WORK TO COMPLETE
Please reproduce the text of each of the following entries line for line, without changing anything, and leave the pictures out of your answer.

RECORDS SUPPLIED
· · ·
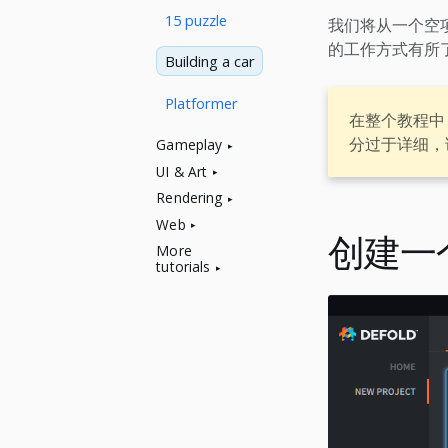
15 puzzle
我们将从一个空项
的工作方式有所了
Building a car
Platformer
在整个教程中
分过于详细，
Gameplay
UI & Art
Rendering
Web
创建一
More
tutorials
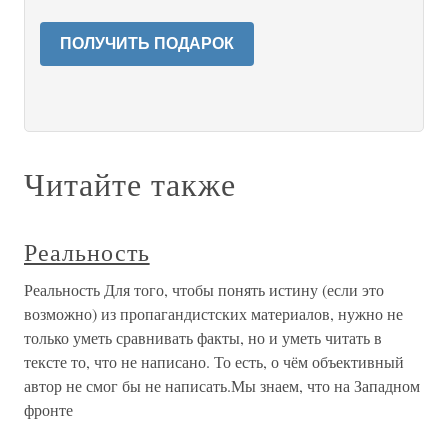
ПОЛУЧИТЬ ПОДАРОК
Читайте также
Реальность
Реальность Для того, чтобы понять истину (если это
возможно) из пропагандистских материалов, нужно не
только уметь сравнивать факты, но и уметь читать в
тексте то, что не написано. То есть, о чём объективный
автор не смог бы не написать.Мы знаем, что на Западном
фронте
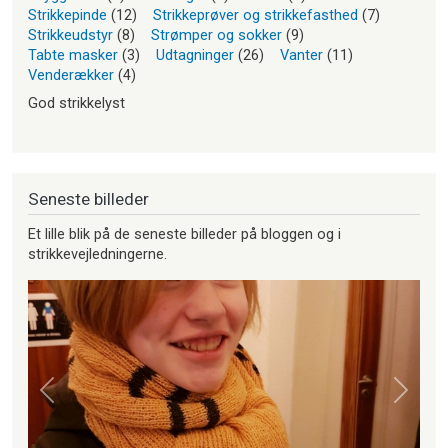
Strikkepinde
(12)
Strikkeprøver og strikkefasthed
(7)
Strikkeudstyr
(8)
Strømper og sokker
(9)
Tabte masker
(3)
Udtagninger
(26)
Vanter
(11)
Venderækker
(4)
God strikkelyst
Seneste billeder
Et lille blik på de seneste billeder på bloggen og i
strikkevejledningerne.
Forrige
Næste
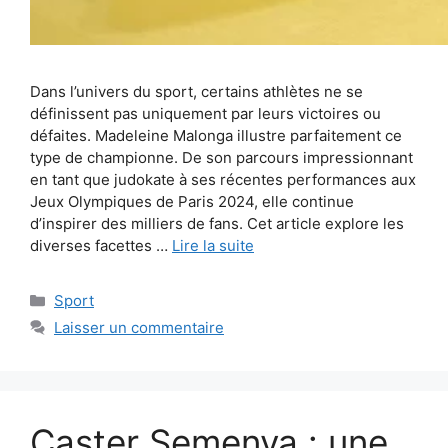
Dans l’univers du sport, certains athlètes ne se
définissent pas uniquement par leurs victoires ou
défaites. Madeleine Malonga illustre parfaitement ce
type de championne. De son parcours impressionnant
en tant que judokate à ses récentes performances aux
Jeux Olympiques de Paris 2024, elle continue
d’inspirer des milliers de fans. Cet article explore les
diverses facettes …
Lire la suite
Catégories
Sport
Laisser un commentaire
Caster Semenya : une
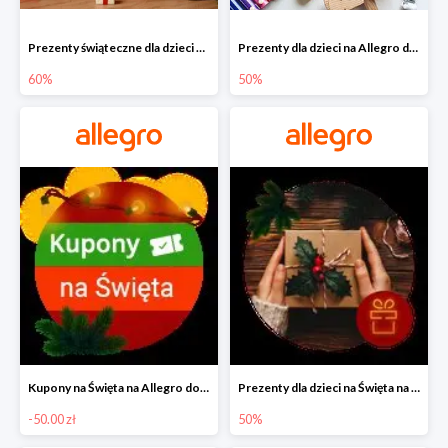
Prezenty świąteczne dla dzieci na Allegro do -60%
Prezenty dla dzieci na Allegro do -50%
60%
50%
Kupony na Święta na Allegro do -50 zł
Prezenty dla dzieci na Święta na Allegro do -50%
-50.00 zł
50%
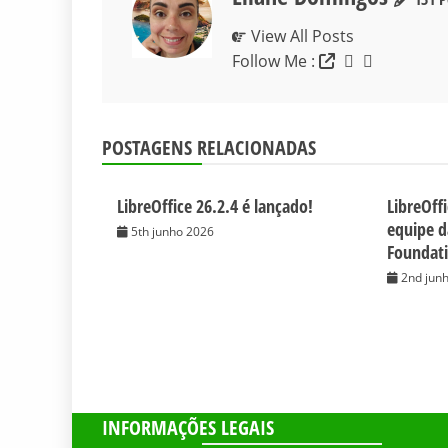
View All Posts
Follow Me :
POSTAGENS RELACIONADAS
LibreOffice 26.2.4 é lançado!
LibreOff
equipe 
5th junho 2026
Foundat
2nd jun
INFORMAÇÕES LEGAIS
· · ·
RESPONSE
15 puzzle
我们将从一个空项
的工作方式有所了
Building a car
Platformer
在整个教程中
分过于详细，
Gameplay
UI & Art
Rendering
Web
创建一
More
tutorials
ПОЛУЧИТЬ ПОДАРОК
Читайте также
Реальность
Реальность Для того, чтобы понять истину (если это
возможно) из пропагандистских материалов, нужно не
только уметь сравнивать факты, но и уметь читать в
тексте то, что не написано. То есть, о чём объективный
автор не смог бы не написать.Мы знаем, что на Западном
фронте
Strikkepinde
(12)
Strikkeprøver og strikkefasthed
(7)
Strikkeudstyr
(8)
Strømper og sokker
(9)
Tabte masker
(3)
Udtagninger
(26)
Vanter
(11)
Venderækker
(4)
God strikkelyst
Seneste billeder
Et lille blik på de seneste billeder på bloggen og i
strikkevejledningerne.
Forrige
Næste
Dans l’univers du sport, certains athlètes ne se
définissent pas uniquement par leurs victoires ou
défaites. Madeleine Malonga illustre parfaitement ce
type de championne. De son parcours impressionnant
en tant que judokate à ses récentes performances aux
Jeux Olympiques de Paris 2024, elle continue
d’inspirer des milliers de fans. Cet article explore les
diverses facettes …
Lire la suite
Catégories
Sport
Laisser un commentaire
Caster Semenya : une
Prezenty świąteczne dla dzieci na Allegro do -60%
Prezenty dla dzieci na Allegro do -50%
60%
50%
Kupony na Święta na Allegro do -50 zł
Prezenty dla dzieci na Święta na Allegro do -50%
-50.00 zł
50%
View All Posts
Follow Me :
POSTAGENS RELACIONADAS
LibreOffice 26.2.4 é lançado!
LibreOff
equipe 
5th junho 2026
Foundat
2nd jun
INFORMAÇÕES LEGAIS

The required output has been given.